Raspberry Pi 3 locking up polling for a missing SD card.

Back in April, I repurposed an old Raspberry Pi 3 (model B+) as a network-wide ad blocker. Using Ubuntu Core and AdGuard Home for a complete hands-off DNS: the main OS, all the software, and the block lists automatically update. Earlier this week, after 9 months of trouble-free operation, the DNS started acting wonky. It was fixed with a quick reboot, but the DNS went down again yesterday. Time for a more serious investigation.

The slow SSH connection already hinted at what was wrong. The Raspberry reported an average system load of over 6. Checking the running processes with top showed a kworker process locking up around 8% of the CPU. That was kind of excessive. Some internet searches later, I had found the culprit. My ancient Raspberry Pi has endured several falls to the floor.
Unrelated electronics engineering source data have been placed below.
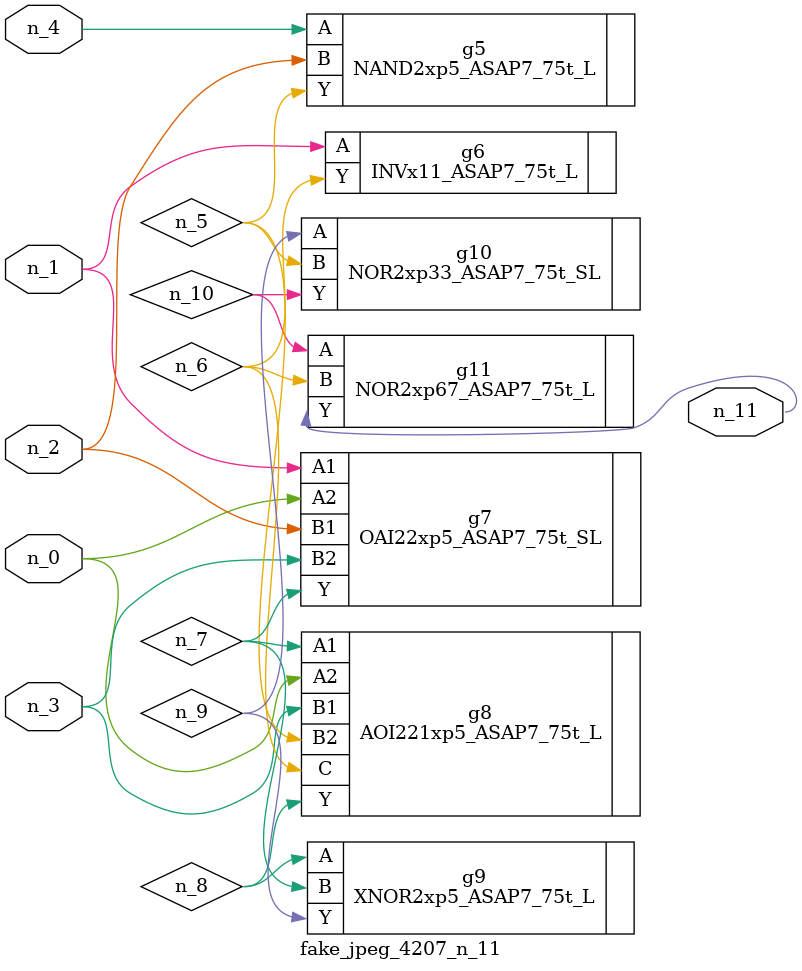
<source format=v>
module fake_jpeg_4207_n_11 (n_3, n_2, n_1, n_0, n_4, n_11);

input n_3;
input n_2;
input n_1;
input n_0;
input n_4;

output n_11;

wire n_10;
wire n_8;
wire n_9;
wire n_6;
wire n_5;
wire n_7;

NAND2xp5_ASAP7_75t_L g5 ( 
.A(n_4),
.B(n_2),
.Y(n_5)
);

INVx11_ASAP7_75t_L g6 ( 
.A(n_1),
.Y(n_6)
);

OAI22xp5_ASAP7_75t_SL g7 ( 
.A1(n_1),
.A2(n_0),
.B1(n_2),
.B2(n_3),
.Y(n_7)
);

AOI221xp5_ASAP7_75t_L g8 ( 
.A1(n_7),
.A2(n_0),
.B1(n_3),
.B2(n_5),
.C(n_6),
.Y(n_8)
);

XNOR2xp5_ASAP7_75t_L g9 ( 
.A(n_8),
.B(n_7),
.Y(n_9)
);

NOR2xp33_ASAP7_75t_SL g10 ( 
.A(n_9),
.B(n_5),
.Y(n_10)
);

NOR2xp67_ASAP7_75t_L g11 ( 
.A(n_10),
.B(n_6),
.Y(n_11)
);


endmodule
</source>
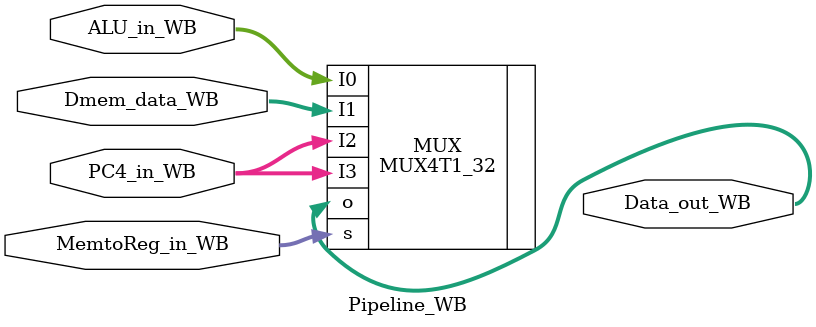
<source format=v>
`timescale 1ns / 1ps


module Pipeline_WB(
    input [31:0] PC4_in_WB,
    input [31:0] ALU_in_WB,
    input [31:0] Dmem_data_WB,
    input [1:0] MemtoReg_in_WB,
    output [31:0] Data_out_WB
    );
    
    MUX4T1_32 MUX(
    .s(MemtoReg_in_WB),
    .I0(ALU_in_WB),
    .I1(Dmem_data_WB),
    .I2(PC4_in_WB),
    .I3(PC4_in_WB),
    .o(Data_out_WB)
    );

endmodule
</source>
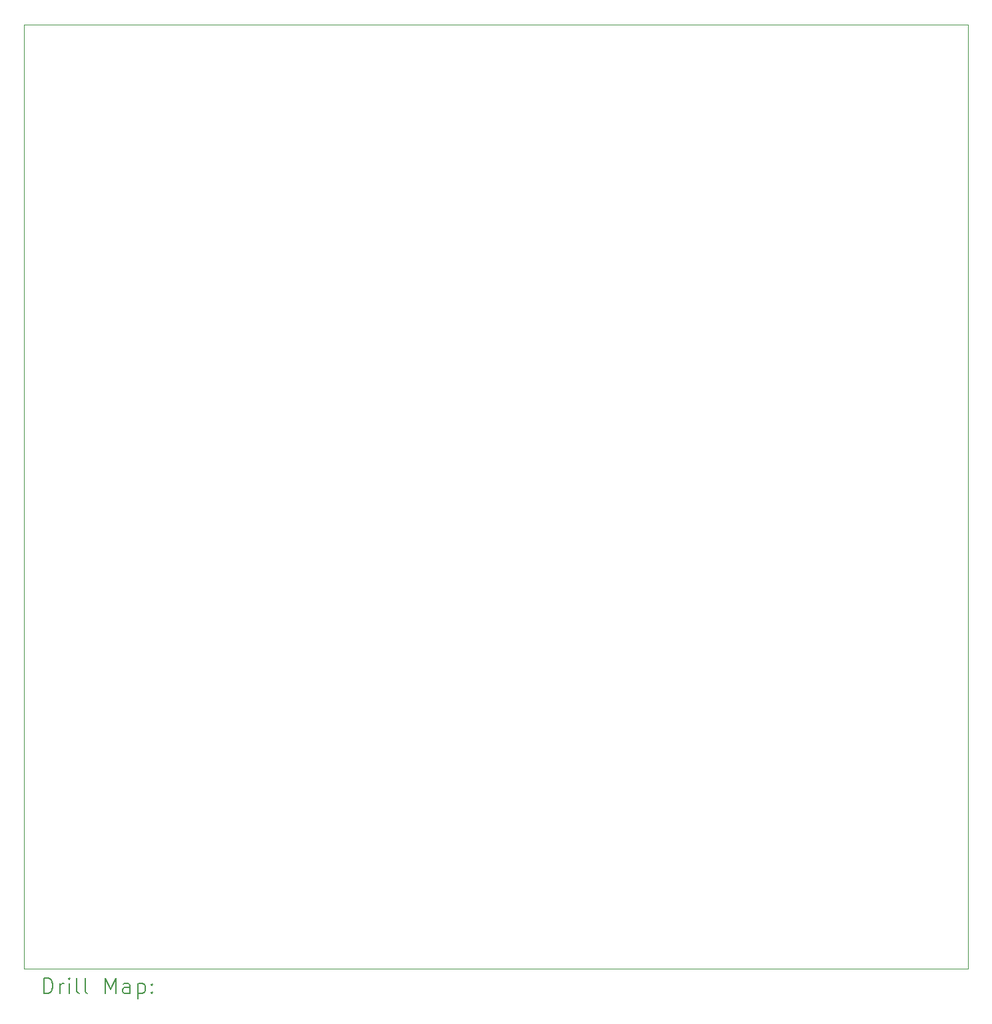
<source format=gbr>
%FSLAX45Y45*%
G04 Gerber Fmt 4.5, Leading zero omitted, Abs format (unit mm)*
G04 Created by KiCad (PCBNEW (6.0.5)) date 2023-11-06 22:26:34*
%MOMM*%
%LPD*%
G01*
G04 APERTURE LIST*
%TA.AperFunction,Profile*%
%ADD10C,0.100000*%
%TD*%
%ADD11C,0.200000*%
G04 APERTURE END LIST*
D10*
X4860000Y-3120000D02*
X4860000Y-15120000D01*
X4860000Y-3120000D02*
X16860000Y-3120000D01*
X4860000Y-15120000D02*
X16860000Y-15120000D01*
X16860000Y-15120000D02*
X16860000Y-3120000D01*
D11*
X5112619Y-15435476D02*
X5112619Y-15235476D01*
X5160238Y-15235476D01*
X5188810Y-15245000D01*
X5207857Y-15264048D01*
X5217381Y-15283095D01*
X5226905Y-15321190D01*
X5226905Y-15349762D01*
X5217381Y-15387857D01*
X5207857Y-15406905D01*
X5188810Y-15425952D01*
X5160238Y-15435476D01*
X5112619Y-15435476D01*
X5312619Y-15435476D02*
X5312619Y-15302143D01*
X5312619Y-15340238D02*
X5322143Y-15321190D01*
X5331667Y-15311667D01*
X5350714Y-15302143D01*
X5369762Y-15302143D01*
X5436429Y-15435476D02*
X5436429Y-15302143D01*
X5436429Y-15235476D02*
X5426905Y-15245000D01*
X5436429Y-15254524D01*
X5445952Y-15245000D01*
X5436429Y-15235476D01*
X5436429Y-15254524D01*
X5560238Y-15435476D02*
X5541190Y-15425952D01*
X5531667Y-15406905D01*
X5531667Y-15235476D01*
X5665000Y-15435476D02*
X5645952Y-15425952D01*
X5636428Y-15406905D01*
X5636428Y-15235476D01*
X5893571Y-15435476D02*
X5893571Y-15235476D01*
X5960238Y-15378333D01*
X6026905Y-15235476D01*
X6026905Y-15435476D01*
X6207857Y-15435476D02*
X6207857Y-15330714D01*
X6198333Y-15311667D01*
X6179286Y-15302143D01*
X6141190Y-15302143D01*
X6122143Y-15311667D01*
X6207857Y-15425952D02*
X6188809Y-15435476D01*
X6141190Y-15435476D01*
X6122143Y-15425952D01*
X6112619Y-15406905D01*
X6112619Y-15387857D01*
X6122143Y-15368809D01*
X6141190Y-15359286D01*
X6188809Y-15359286D01*
X6207857Y-15349762D01*
X6303095Y-15302143D02*
X6303095Y-15502143D01*
X6303095Y-15311667D02*
X6322143Y-15302143D01*
X6360238Y-15302143D01*
X6379286Y-15311667D01*
X6388809Y-15321190D01*
X6398333Y-15340238D01*
X6398333Y-15397381D01*
X6388809Y-15416428D01*
X6379286Y-15425952D01*
X6360238Y-15435476D01*
X6322143Y-15435476D01*
X6303095Y-15425952D01*
X6484048Y-15416428D02*
X6493571Y-15425952D01*
X6484048Y-15435476D01*
X6474524Y-15425952D01*
X6484048Y-15416428D01*
X6484048Y-15435476D01*
X6484048Y-15311667D02*
X6493571Y-15321190D01*
X6484048Y-15330714D01*
X6474524Y-15321190D01*
X6484048Y-15311667D01*
X6484048Y-15330714D01*
M02*

</source>
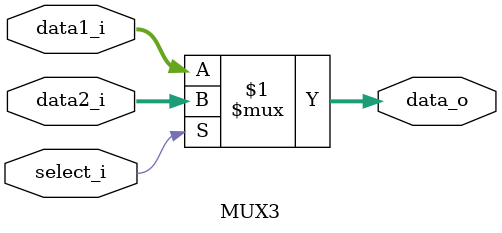
<source format=v>
module MUX3(
	data1_i,
	data2_i,
	select_i,
	data_o
);

input [2:0] data1_i, data2_i;
input select_i;
output[2:0] data_o;

assign data_o = select_i ? data2_i : data1_i ;

endmodule
 
</source>
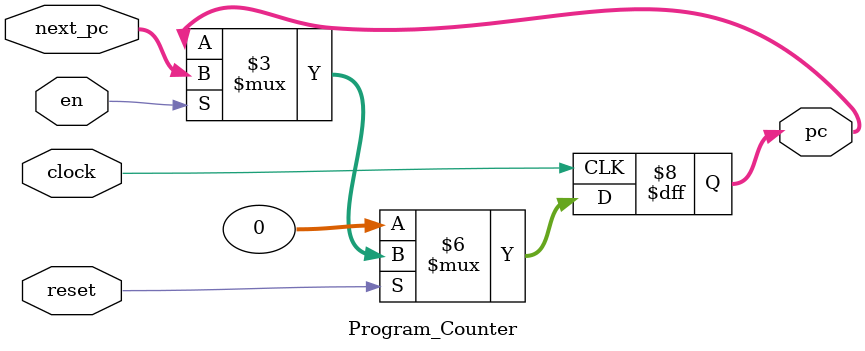
<source format=v>


module Program_Counter
#(parameter ADDR_WIDTH = 32)
(input clock, reset, en,
input [ADDR_WIDTH-1:0] next_pc, 
output reg [ADDR_WIDTH-1:0] pc);


    always @(posedge clock) begin
        if(~reset) begin
            pc <= 32'd0;
        end
        else if(en) begin
            pc <= next_pc;
        end
    end

endmodule
</source>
One of these broke the SD card slot, so it now runs from a USB stick without an SD card. It turns out the Pi is constantly polling for an SD card. It constantly searches for an SD card it will never find.

The solution? Tell the RPi to ignore the SD card slot. Just stick it in /boot/config.txt or, for Ubuntu Core, in /run/mnt/ubuntu-seed/config.txt.

For the Raspberry Pi 3, adding the following dtparam setting at the end of the config.txt and restarting the Pi fixed the issue.

# only check for an SD card at boot
dtparam=sd_poll_once

If you have a newer Raspberry Pi, you may need to use one of these dtoverlay parameters (untested).

# never check for an SD card
dtoverlay=sdtweak,enable=off

# only check for an SD card at boot
dtoverlay=sdtweak,poll_once=on

I checked the running processes using top after the reboot and, guess what, no more kworker hogging the CPU.